Tanukikoji Shopping Street stretched out beneath its long glass canopy like a corridor between seasons—neither fully indoors nor outdoors, warmed by shopfront lights yet brushed by the cool air that drifted in from the open ends. Evening had settled softly over Sapporo, the sky outside deepening into a shade of blue that held the promise of a quiet night.
Mr. Nakamura shuffled along the arcade with a small, deliberate pace. In one hand he held a paper shopping bag of everyday items: shaving soap, a new pair of wool socks, a packet of roasted barley tea. In the other—held with surprising steadiness—was a vanilla soft-serve ice cream cone.
He lifted the cone slightly, as though offering it to the empty space in front of him. “Here’s to you,” he murmured. To whom, even he wasn’t exactly sure anymore—perhaps to his late wife, who had loved sweets far more than he ever did. Or perhaps to the past in general, that strange companion who grew lighter and heavier at the same time.
He took a small, almost ceremonious lick.
The ice cream was cold enough to spark behind his teeth, sweet enough to make him close his eyes for a moment longer than necessary. When he opened them again, Tanukikoji shimmered with its ordinary magic: teenagers laughing over crepes, tourists craning their necks at shop signs, the soft clatter of gacha machines dispensing plastic capsules of joy.
A group of students rushed past him, their scarves trailing behind like streamers. One boy nearly collided with him before skidding aside at the last moment.
“Sorry, ojiisan!” he called.
Mr. Nakamura waved it off with a gentle flick of his wrist. He remembered when he moved that quickly—when he and his wife would visit this very arcade on cold winter afternoons, ducking into shops for warmth, buying things they didn’t need just because it was fun to do something together.
He held up the cone again, this time examining it with fond curiosity. The swirl leaned slightly to the left. His wife’s never did; she ate hers too fast, laughing every time she got a smear of cream on her lip. He had teased her about it for fifty-three years.

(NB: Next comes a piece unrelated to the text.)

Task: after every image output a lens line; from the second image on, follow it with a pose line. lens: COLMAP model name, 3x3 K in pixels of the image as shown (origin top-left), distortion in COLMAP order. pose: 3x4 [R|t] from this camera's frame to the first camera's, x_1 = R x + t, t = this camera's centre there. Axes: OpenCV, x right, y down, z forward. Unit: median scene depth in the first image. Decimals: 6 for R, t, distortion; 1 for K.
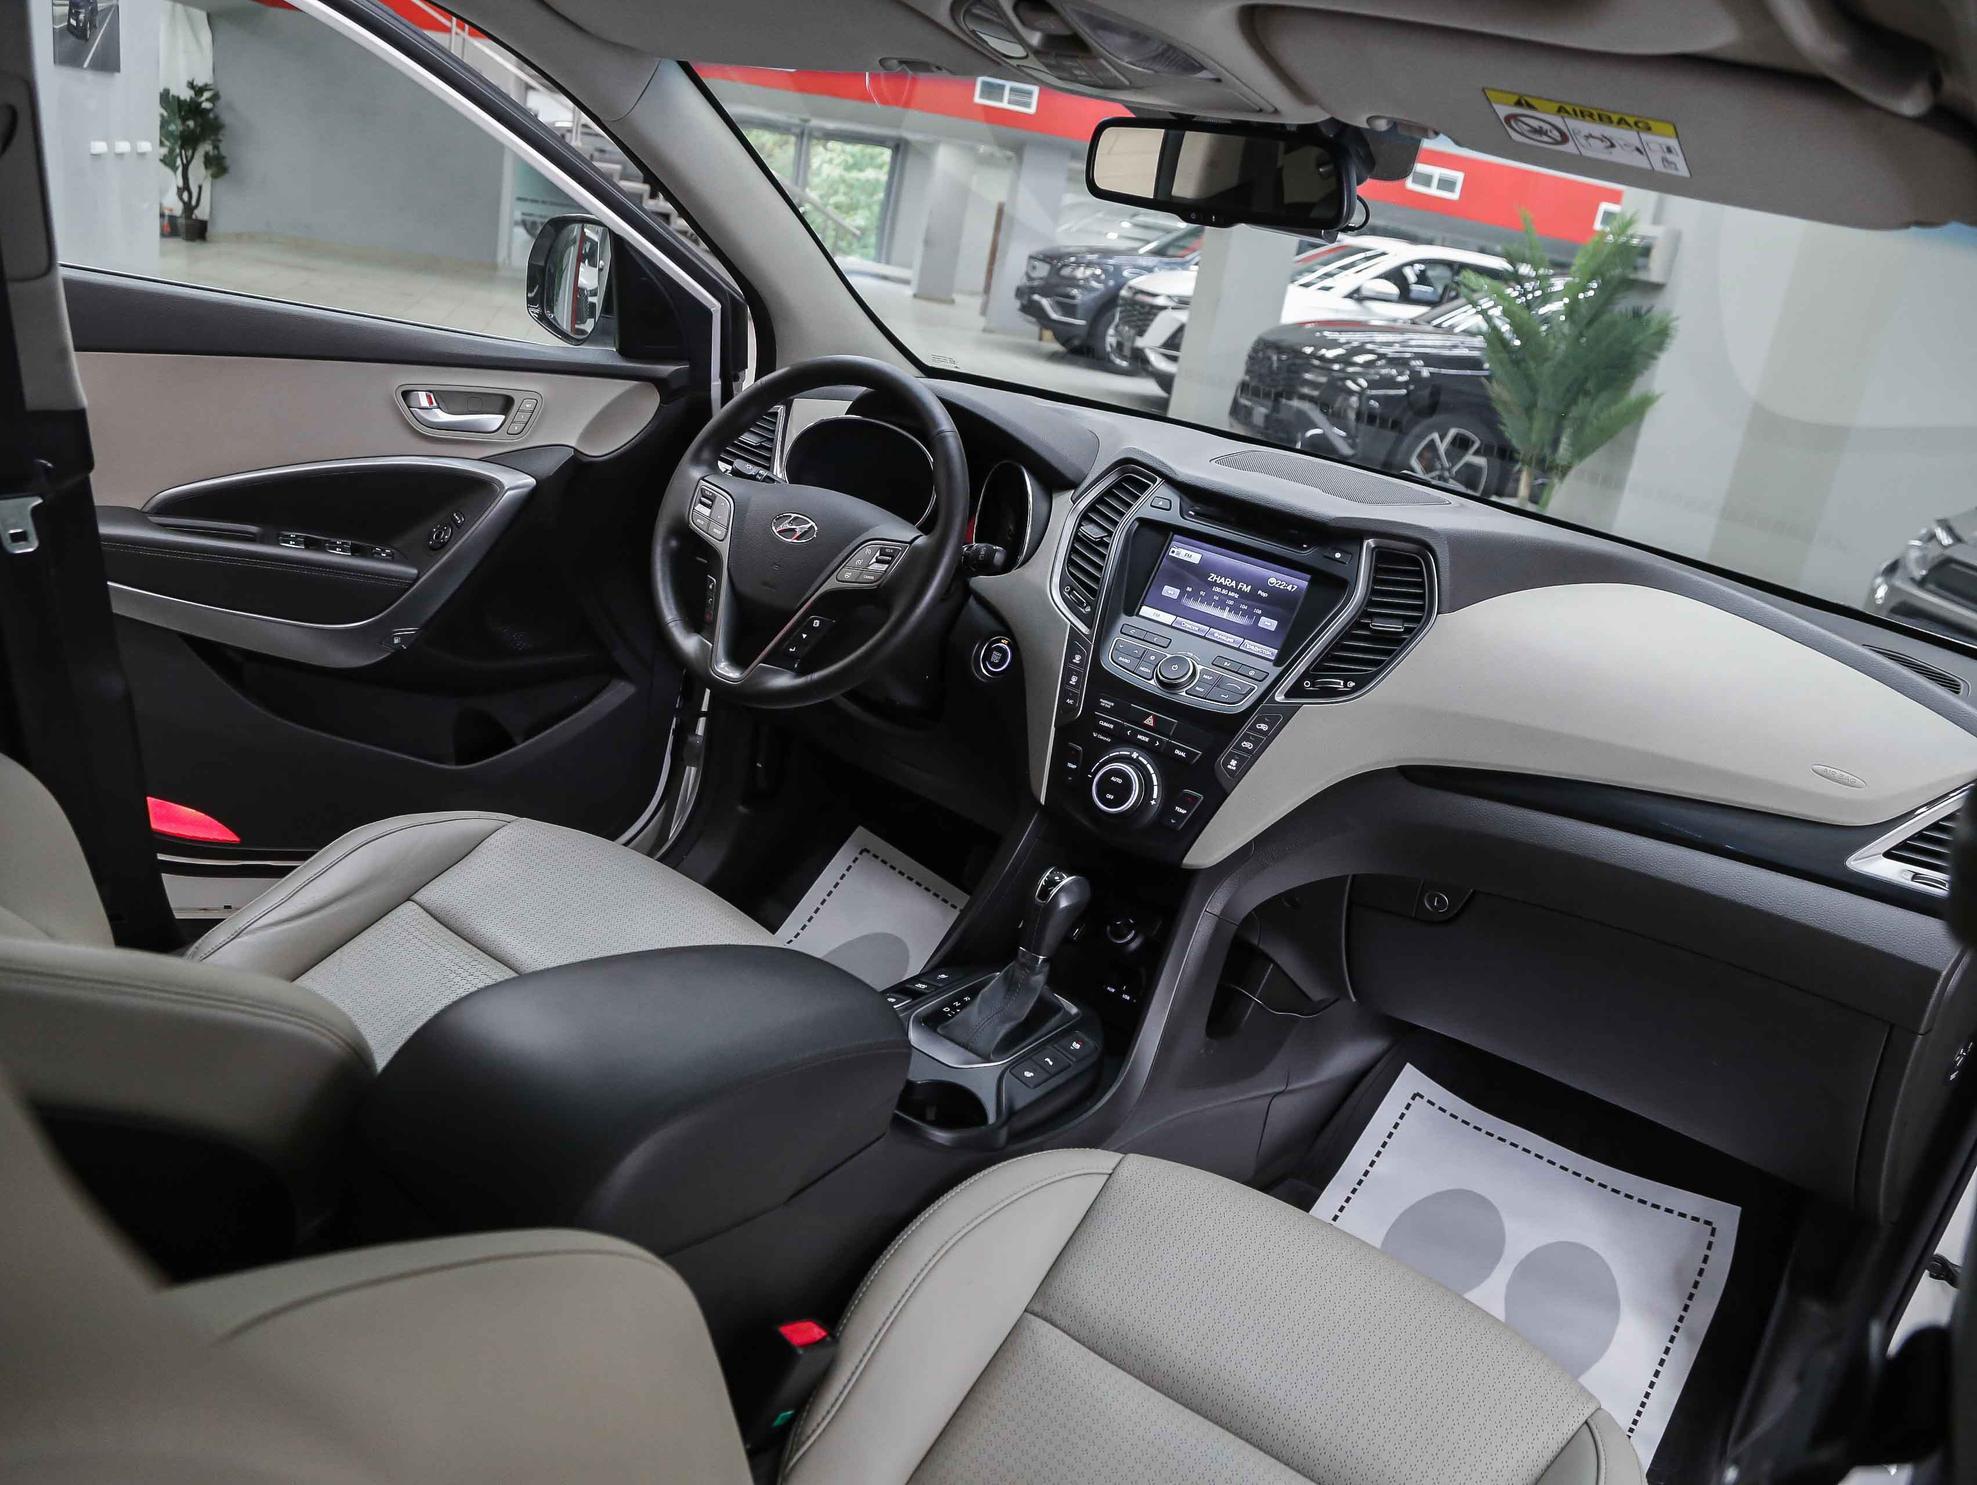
lens RADIAL K [[1571.3, 0, 988.5], [0, 1571.3, 742.5], [0, 0, 1]] dist [-0.118987, 0.071614]
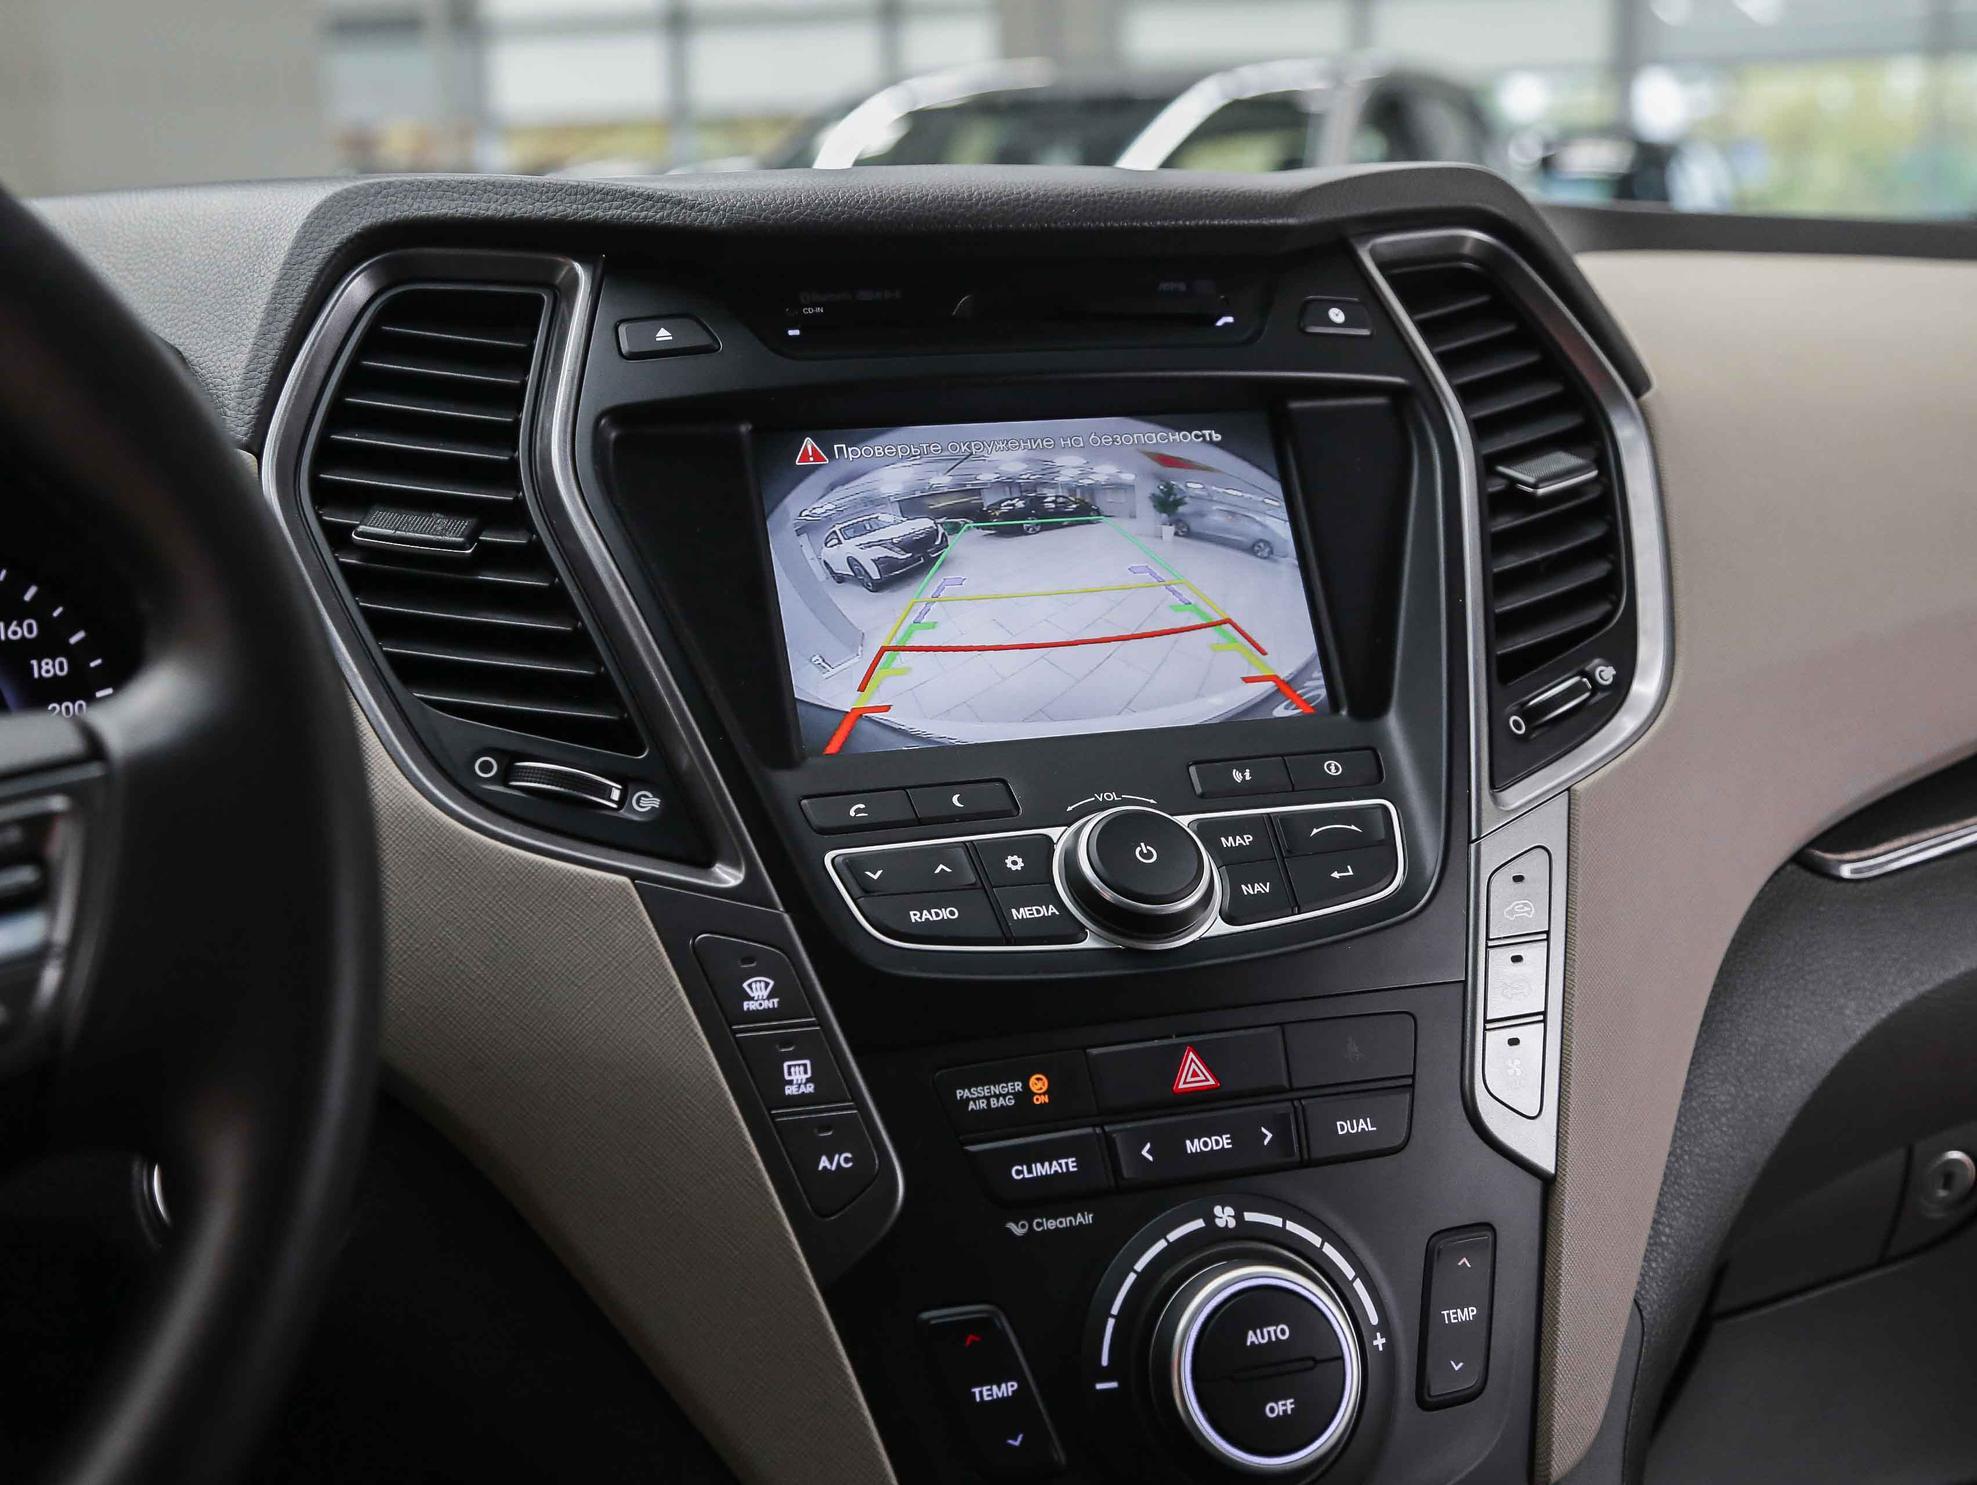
lens RADIAL K [[2642.7, 0, 988.5], [0, 2642.7, 742.5], [0, 0, 1]] dist [0.011477, 0.010380]
pose [[0.551688, -0.320225, 0.770127, -0.213247], [0.384095, 0.917164, 0.106214, -0.112052], [-0.740345, 0.237205, 0.628985, 0.670983]]
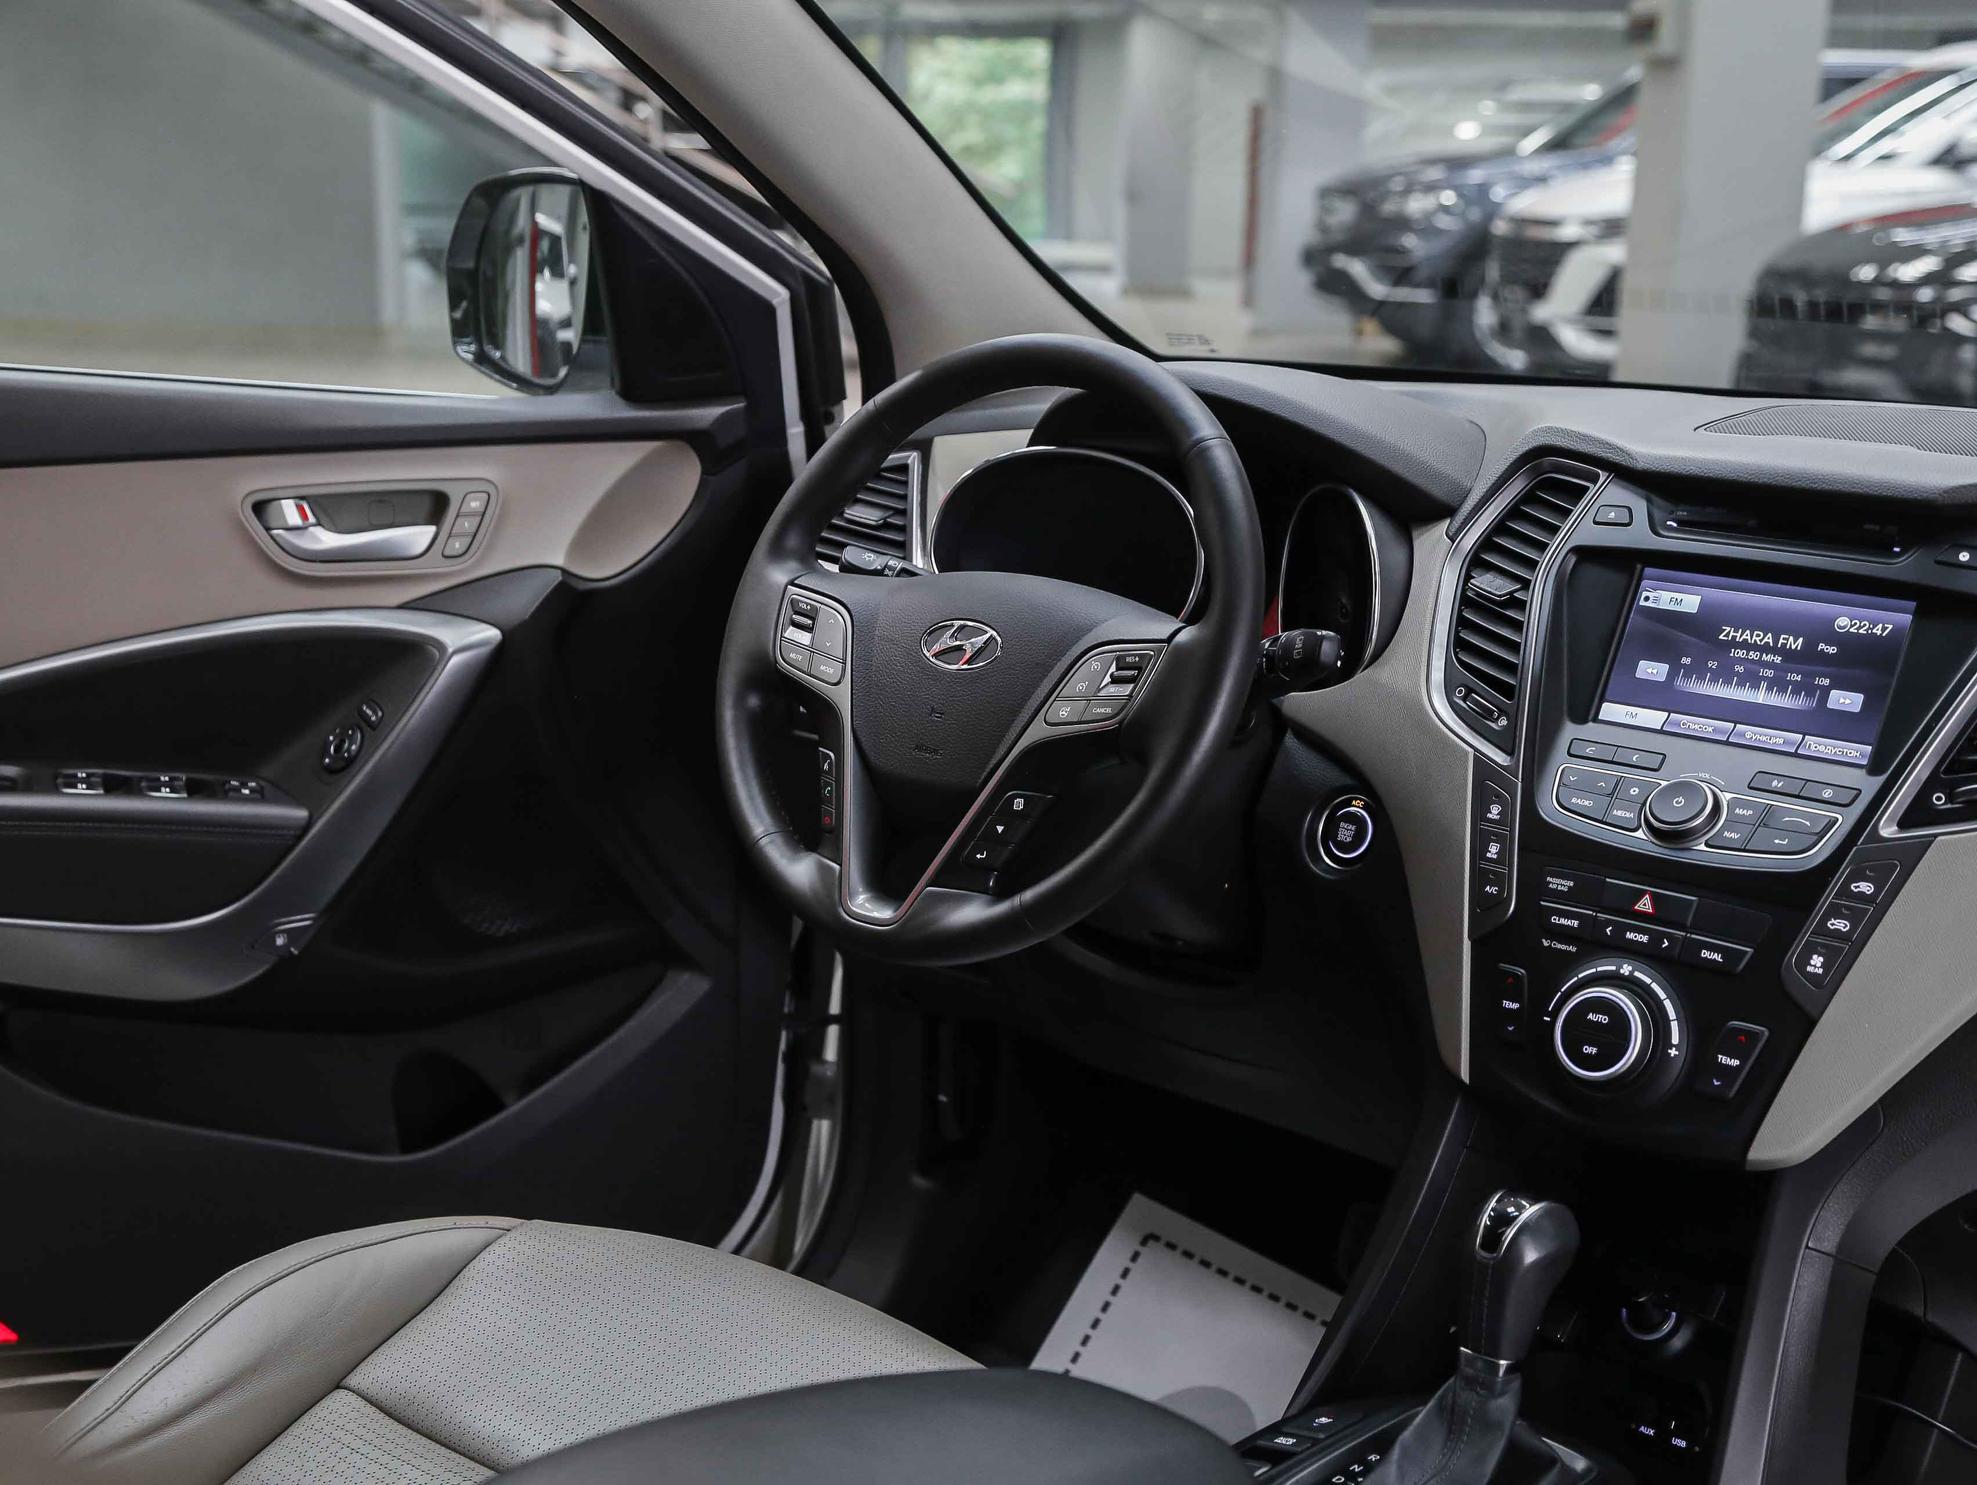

He took another lick. A drip slid down the side of the cone, and he caught it with surprising agility. “Still got it,” he chuckled quietly to himself.
He walked on, passing a souvenir store, then a shop piping out the smell of fresh corn butter ramen, then a stall selling fluffy tanuki keychains. The arcade lights glowed gold on his silver hair, giving him the look of someone gently illuminated from the inside.
As he approached the end of the street, he slowed to a stop. A soft winter breeze slipped under the canopy, lifting the corners of his coat. He looked at the ice cream, now half-gone.
“It’s good,” he said softly, as if confirming it to someone beside him.
Then, with a final, thoughtful bite, he finished the cone entirely. No fuss, no ceremony. Just a small, perfect pleasure in the middle of an ordinary evening.
Mr. Nakamura straightened his shoulders, adjusted his shopping bag, and continued down the street as the lights behind him flickered and hummed, embracing him like an old friend.